The MNRTF board of trustees included the $280,000 grant request in its list of 76 recreation and development projects and land acquisitions totaling $23,538,700 that the board recommended to be funded in 2013 by the state.
Dearborn’s project—the only one included in the list from Wayne County—would extend the trail from its current start point near Andiamo Dearborn west to Ford Field, wrapping around the back of the restaurant and exiting onto Brady Street near Morley.
The two-mile trail runs north through the University of Michigan-Dearborn and Henry Ford Community College campuses, eventually connecting with Hines Drive.
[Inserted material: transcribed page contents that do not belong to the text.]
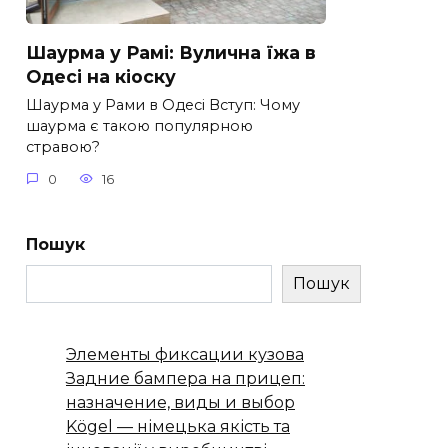
Шаурма у Рамі: Вулична їжа в
Одесі на кіоску
Шаурма у Рами в Одесі Вступ: Чому
шаурма є такою популярною
стравою?
0
16
Пошук
Пошук
Элементы фиксации кузова
Задние бампера на прицеп:
назначение, виды и выбор
Kögel — німецька якість та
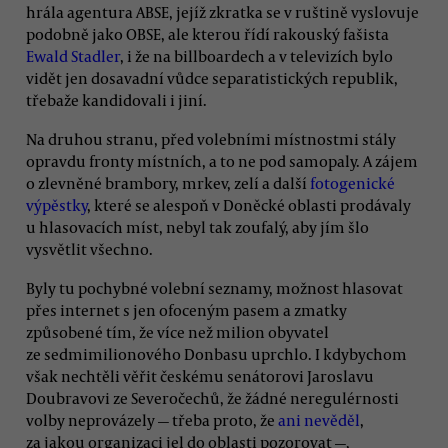
hrála agentura ABSE, jejíž zkratka se v ruštině vyslovuje
podobně jako OBSE, ale kterou řídí rakouský fašista
Ewald Stadler
, i že na billboardech a v televizích bylo
vidět jen dosavadní vůdce separatistických republik,
třebaže kandidovali i jiní.
Na druhou stranu, před volebními místnostmi stály
opravdu fronty místních, a to ne pod samopaly. A zájem
o zlevněné brambory, mrkev, zelí a další
fotogenické
výpěstky
, které se alespoň v Doněcké oblasti prodávaly
u hlasovacích míst, nebyl tak zoufalý, aby jím šlo
vysvětlit všechno.
Byly tu pochybné volební seznamy, možnost hlasovat
přes internet s jen ofoceným pasem a zmatky
způsobené tím, že více než milion obyvatel
ze sedmimilionového Donbasu uprchlo. I kdybychom
však nechtěli věřit českému senátorovi Jaroslavu
Doubravovi ze Severočechů, že žádné neregulérnosti
volby neprovázely — třeba proto, že
ani nevěděl
,
za jakou organizaci jel do oblasti pozorovat —,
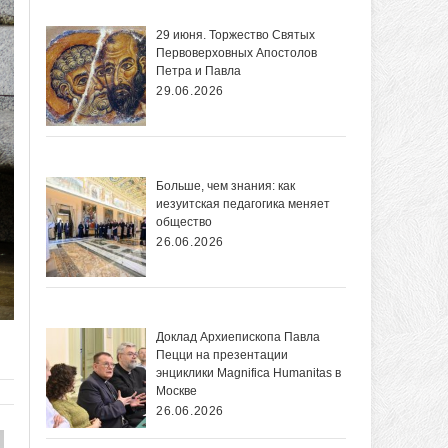
29 июня. Торжество Святых
Первоверховных Апостолов
Петра и Павла
29.06.2026
Больше, чем знания: как
иезуитская педагогика меняет
общество
26.06.2026
Доклад Архиепископа Павла
Пецци на презентации
энциклики Magnifica Нumanitas в
Москве
26.06.2026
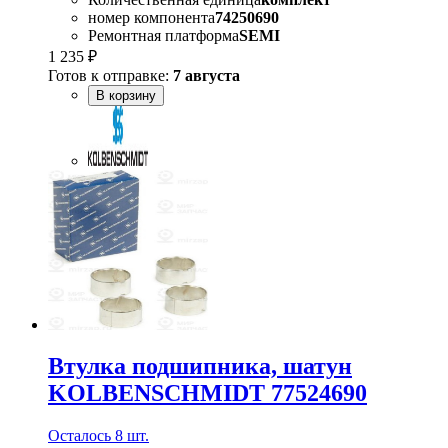
номер компонента
74250690
Ремонтная платформа
SEMI
1 235 ₽
Готов к отправке:
7 августа
В корзину
Втулка подшипника, шатун
KOLBENSCHMIDT 77524690
Осталось 8 шт.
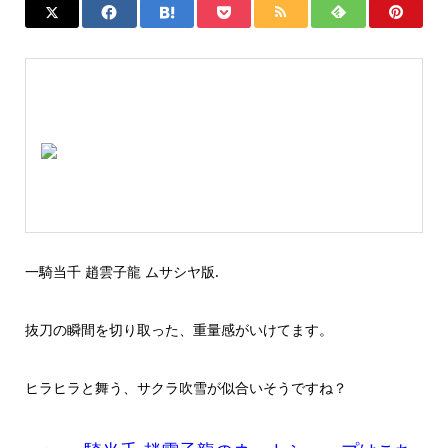
一騎当千 趙雲子龍 ムサシヤ版.
抜刀の瞬間を切り取った、重量感がいけてます。
ヒラヒラと舞う、サクラ吹雪が似合いそうですね？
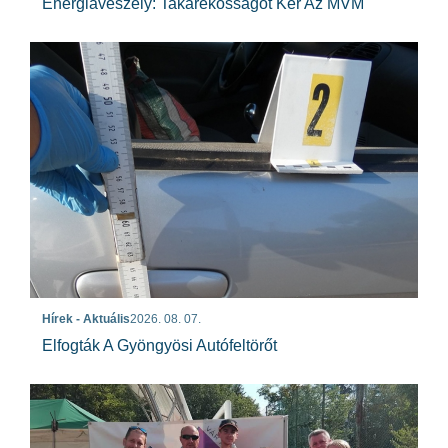
Energiaveszély: Takarékosságot Kér Az MVM
Hírek - Aktuális
2026. 08. 07.
Elfogták A Gyöngyösi Autófeltörőt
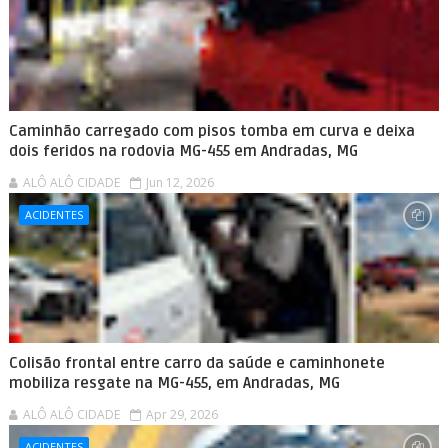
Caminhão carregado com pisos tomba em curva e deixa
dois feridos na rodovia MG-455 em Andradas, MG
ALÔ ALÔ CIDADE
Jun 12, 2026
ACIDENTES
Colisão frontal entre carro da saúde e caminhonete
mobiliza resgate na MG-455, em Andradas, MG
ALÔ ALÔ CIDADE
Apr 29, 2026
ACIDENTES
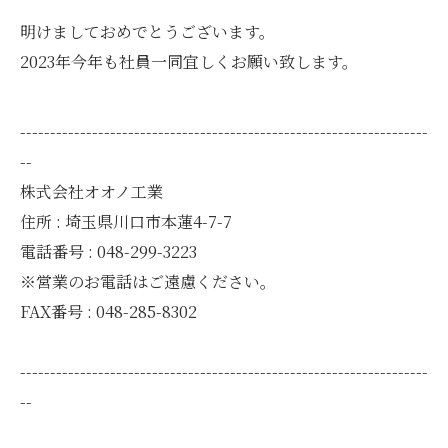
明けましておめでとうございます。
2023年今年も社員一同宜しくお願い致します。
--------------------------------------------------------------------
--
株式会社オオノ工業
住所 : 埼玉県川口市本蓮4-7-7
電話番号 : 048-299-3223
※営業のお電話はご遠慮ください。
FAX番号 : 048-285-8302
--------------------------------------------------------------------
--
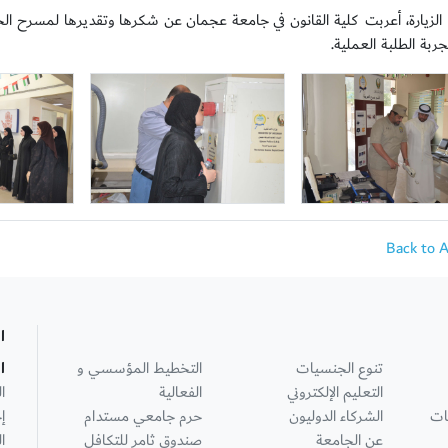
 الزيارة، أعربت كلية القانون في جامعة عجمان عن شكرها وتقديرها لمسرح ال
تجربة الطلبة العملية.
Back to 
ا
تنوع الجنسيات
التخطيط المؤسسي و
ا
التعليم الإلكتروني
الفعالية
ا
ات
الشركاء الدوليون
حرم جامعي مستدام
إ
عن الجامعة
صندوق ثامر للتكافل
ا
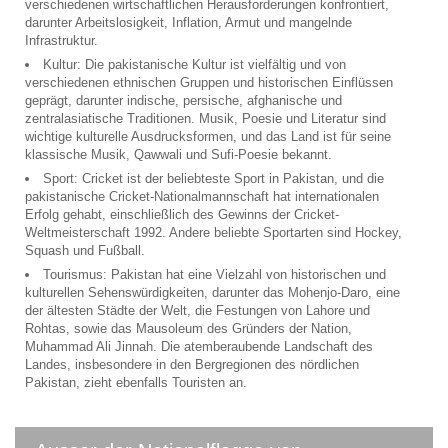
verschiedenen wirtschaftlichen Herausforderungen konfrontiert,
darunter Arbeitslosigkeit, Inflation, Armut und mangelnde
Infrastruktur.
Kultur: Die pakistanische Kultur ist vielfältig und von
verschiedenen ethnischen Gruppen und historischen Einflüssen
geprägt, darunter indische, persische, afghanische und
zentralasiatische Traditionen. Musik, Poesie und Literatur sind
wichtige kulturelle Ausdrucksformen, und das Land ist für seine
klassische Musik, Qawwali und Sufi-Poesie bekannt.
Sport: Cricket ist der beliebteste Sport in Pakistan, und die
pakistanische Cricket-Nationalmannschaft hat internationalen
Erfolg gehabt, einschließlich des Gewinns der Cricket-
Weltmeisterschaft 1992. Andere beliebte Sportarten sind Hockey,
Squash und Fußball.
Tourismus: Pakistan hat eine Vielzahl von historischen und
kulturellen Sehenswürdigkeiten, darunter das Mohenjo-Daro, eine
der ältesten Städte der Welt, die Festungen von Lahore und
Rohtas, sowie das Mausoleum des Gründers der Nation,
Muhammad Ali Jinnah. Die atemberaubende Landschaft des
Landes, insbesondere in den Bergregionen des nördlichen
Pakistan, zieht ebenfalls Touristen an.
The trail extension cost has been estimated at $500,000-$600,000. It's not clear where the rest of the funding would come from at this point.
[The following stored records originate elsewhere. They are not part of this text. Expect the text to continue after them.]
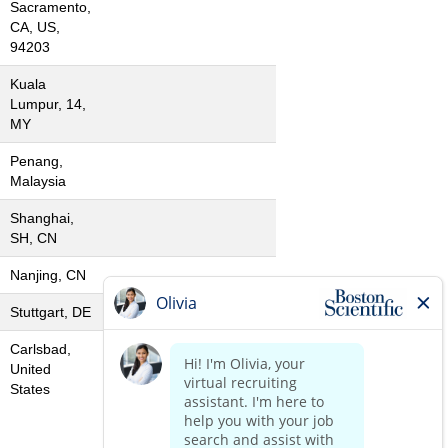
Sacramento,
CA, US,
94203
Kuala
Lumpur, 14,
MY
Penang,
Malaysia
Shanghai,
SH, CN
Nanjing, CN
Stuttgart, DE
Carlsbad,
United
States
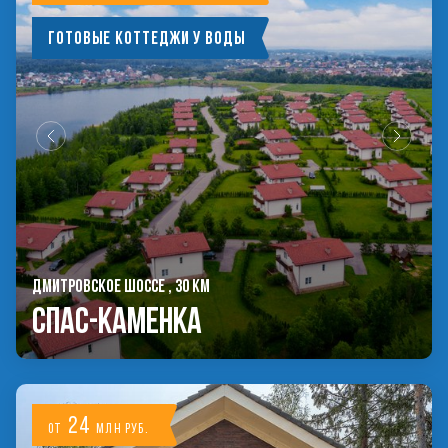
Готовые коттеджи у воды
ДМИТРОВСКОЕ ШОССЕ , 30 КМ
Спас-Каменка
24
от
млн руб.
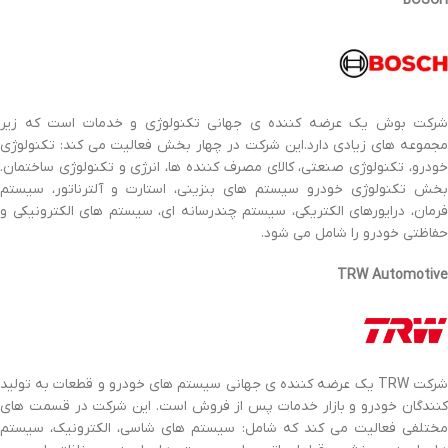
BOSCH
شرکت بوش یک عرضه کننده ی جهانی تکنولوژی و خدمات است که زیر
مجموعه های زیادی دارد.این شرکت در چهار بخش فعالیت می کند: تکنولوژی
خودرو، تکنولوژی صنعتی، کالای مصرف کننده ها، انرژی و تکنولوژی ساختمان.
بخش تکنولوژی خودرو سیستم های بنزینی، استارت و آلترناتور، سیستم
فرمان، درایورهای الکتریکی، سیستم چندرسانه ای، سیستم های الکترونیکی و
حفاظتی خودرو را شامل می شود.
TRW Automotive
شرکت TRW یک عرضه کننده ی جهانی سیستم های خودرو و قطعات به تولید
کنندگان خودرو و بازار خدمات پس از فروش است. این شرکت در قسمت های
مختلفی فعالیت می کند که شامل: سیستم های شاسی، الکترونیک، سیستم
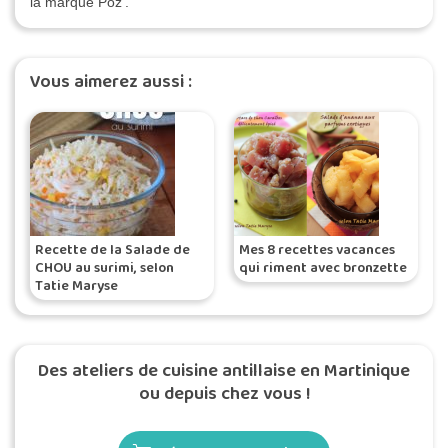
la marque Poz'.
Vous aimerez aussi :
Recette de la Salade de
Mes 8 recettes vacances
CHOU au surimi, selon
qui riment avec bronzette
Tatie Maryse
Des ateliers de cuisine antillaise en Martinique
ou depuis chez vous !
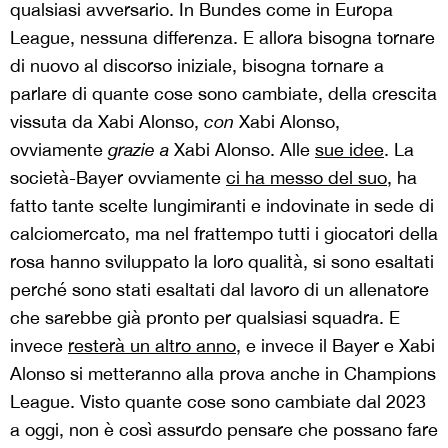
qualsiasi avversario. In Bundes come in Europa
League, nessuna differenza. E allora bisogna tornare
di nuovo al discorso iniziale, bisogna tornare a
parlare di quante cose sono cambiate, della crescita
vissuta da Xabi Alonso,
con
Xabi Alonso,
ovviamente
grazie a
Xabi Alonso. Alle
sue idee
. La
società-Bayer ovviamente
ci ha messo del suo
, ha
fatto tante scelte lungimiranti e indovinate in sede di
calciomercato, ma nel frattempo tutti i giocatori della
rosa hanno sviluppato la loro qualità, si sono esaltati
perché sono stati esaltati dal lavoro di un allenatore
che sarebbe già pronto per qualsiasi squadra. E
invece
resterà un altro anno
, e invece il Bayer e Xabi
Alonso si metteranno alla prova anche in Champions
League. Visto quante cose sono cambiate dal 2023
a oggi, non è così assurdo pensare che possano fare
The city had originally applied for a similar grant through the MDRTF to complete the project in 2008, but it was denied. They also applied for a grant through the Michigan Department of Transportation in 2011—at which point they had agreed to fund the rest of the cost—but MDOT did not approve that grant.
Dearborn Recreation and Parks Department officials believe the trail extension will help alleviate traffic and safety problems caused by bicyclists and pedestrians walking along Michigan Avenue to get to the trailhead.
"We’ve had some near accidents at that location because of heavy traffic," Recreation Director Greg Orner explained at a meeting on the trail last December. "We believe it will be a much safer access if we can build a trail system that goes behind Andiamo’s and behind the Historical Museum.”
The MNRTF board this year considered a total of 142 applications seeking $37,880,200 in funding. In a competitive process, all eligible applications were evaluated based on scoring criteria developed by the MNRTF board.
The MNRTF board can recommend funding for both development projects and acquisitions to local and state agencies.
They were also instrumental in funding . That grant was matched by $115,000 in funding from the City of Dearborn.
"The Michigan Natural Resources Trust Fund provides tremendous support to communities that want to offer residents and visitors quality recreation opportunities, while ensuring broad public access to hunting, fishing and outdoor recreation in Michigan’s special, scenic places," said Department of Natural Resources Director Keith Creagh.
The board’s recommendations will go to the Michigan Legislature for review as part of the appropriations process. It's not clear when those recommendations will be approved or denied.
A list of the final recommendations made by the Trust Fund board is available at www.michigan.gov/mnrtf.